TITOLO ORIGINALE: 스톱
REGISTA: Kim Ki Duk
CAST: Tsubasa Nakae, Natsuko Hori, Hiromitsu Takeda
VOTO: 5
TRAMA: “Le conseguenze fisiche e soprattutto psichiche del disastro di Fukushima. Miki e Sabu sono una giovane coppia esposta alle radiazioni e subito evacuata a Tokyo. Miki scopre di essere incinta. Cosa fare del bambino? Tenerlo con rischio di malformazioni o abortire? Sofferenza, dolore, rabbia, violenza. Miki e Sabu si allontanano sempre di più, ognuno affronta la situazione a modo suo, ognuno si perde nelle proprie ossessioni.” _ CinmAAAL
RECENSIONE:
“È tutta colpa dell’elettricità“
Ero molto speranzosa per questo film dopo la delusione di One on One speravo davvero che un tema e una location totalmente diversi dal solito potessero ridare linfa vitale a Kim Ki Duk sempre più fermo in quel suo limbo di rabbia contro il mondo. Le mie speranze, però, sono state vanificate pochi minuti dopo l’inizio del film, la regia documentaristica a Kim Ki Duk non s’addice, ne era stata una prova anche ‘Arirang’, e soprattutto il racconto perde quasi da subito il focus per poi riprenderlo a tratti in tutto il film.

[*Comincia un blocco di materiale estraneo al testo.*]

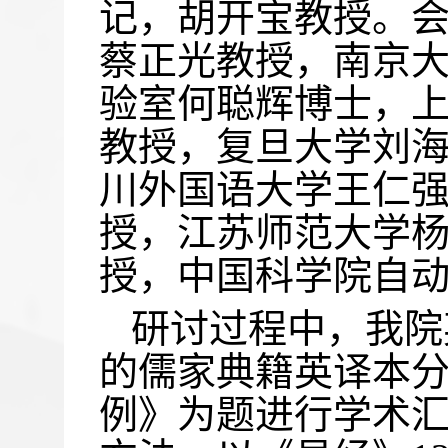
记，胡开宝教授。
蔡正光教授，南京
验室何聪辉博士，
教授，复旦大学刘
川外国语大学王仁
授，江苏师范大学
授，中国科学院自
研讨过程中，我院
的儒家典籍英译本
例》为题进行学术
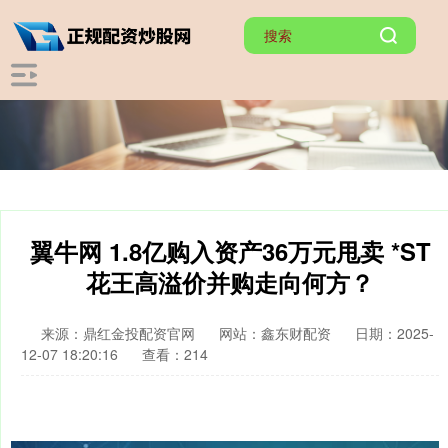
翼牛网 1.8亿购入资产36万元甩卖 *ST
花王高溢价并购走向何方？
来源：鼎红金投配资官网
网站：鑫东财配资
日期：2025-
12-07 18:20:16
查看：214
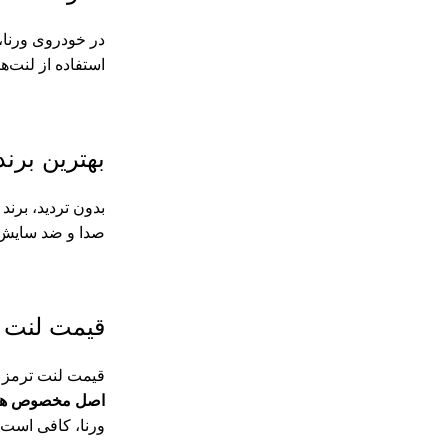
در خودروی ورنا،
استفاده از لنت‌های هم‌برند و هم‌جنس (م
بهترین برند
بدون تردید، برند
صدا و ضد سایش هستند. لنت‌های HI-Q عملکردی نرم و 
قیمت لنت ت
قیمت لنت ترمز و
اصل مخصوص هیو
ورنا، کافی است 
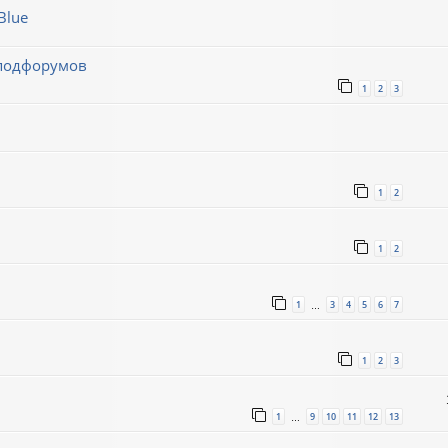
Blue
 подфорумов
1
2
3
1
2
1
2
1
3
4
5
6
7
…
1
2
3
1
9
10
11
12
13
…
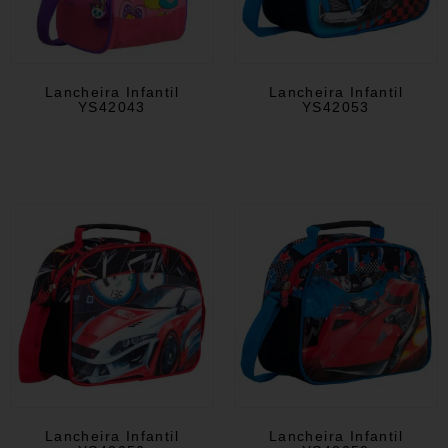
Lancheira Infantil
Lancheira Infantil
YS42043
YS42053
Lancheira Infantil
Lancheira Infantil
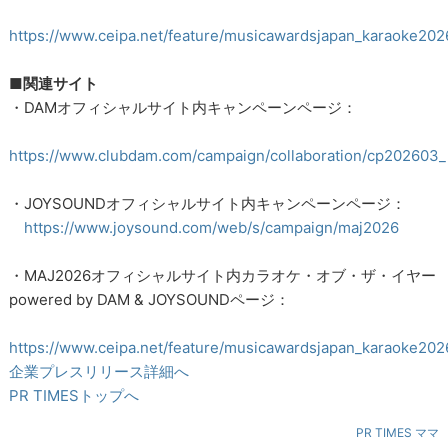
https://www.ceipa.net/feature/musicawardsjapan_karaoke202
■関連サイト
・DAMオフィシャルサイト内キャンペーンページ：
https://www.clubdam.com/campaign/collaboration/cp202603
・JOYSOUNDオフィシャルサイト内キャンペーンページ：
https://www.joysound.com/web/s/campaign/maj2026
・MAJ2026オフィシャルサイト内カラオケ・オブ・ザ・イヤー
powered by DAM & JOYSOUNDページ：
https://www.ceipa.net/feature/musicawardsjapan_karaoke202
企業プレスリリース詳細へ
PR TIMESトップへ
PR TIMES ママ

In questo film il punto focale si sposta dalla difficile decisione di una coppia di tenere o meno il figlio che stanno aspettando ad un’accusa sociale sull’uso del nucleare. Se fosse stato trattato con meno follia sarebbe anche riuscito perché l’idea di base era ottima, partire dal soggetto singolo per arrivare al problema relativo alla comunità è quasi sempre un buon stratagemma, sfortunatamente però, come sta succedendo sempre più spesso nella cinematografia del regista l’uso gratuito della violenza e l’inserimento di inquietanti figure governative rompono una narrazione che fatica ad andare avanti, oltre all’uomo che vuole spingere la giovane donna ad abortire troviamo un’altra figura totalmente fuori contesto, un uomo che entra in contatto con il protagonista maschile il quale più passa il tempo più perde il senso della realtà agendo spesso in maniera totalmente folle. L’accusa allo sfruttamento dell’energia nucleare più che essere raccontata esaspera lo spettatore che guarda con insofferenza le gesta del protagonista senza comprenderle. Registicamente si nota quanto sia totalmente low budget, sia per l’uso della camera a mano che per il montaggio grossolano, la lavorazione del film tra riprese e post-produzione è durata poco più di due settimane e, a parte alcune scene che sembrano prese e scopiazzate dai suoi film precedenti, e l’immancabile presenza del primo piano del Buddha, il film non ha nulla a che vedere con Kim Ki Duk che conosciamo, il suo uscire dagli schemi sta esasperando la sua cinematografia e rendendo scettico chiunque prima lo apprezzasse, compresa la sottoscritta.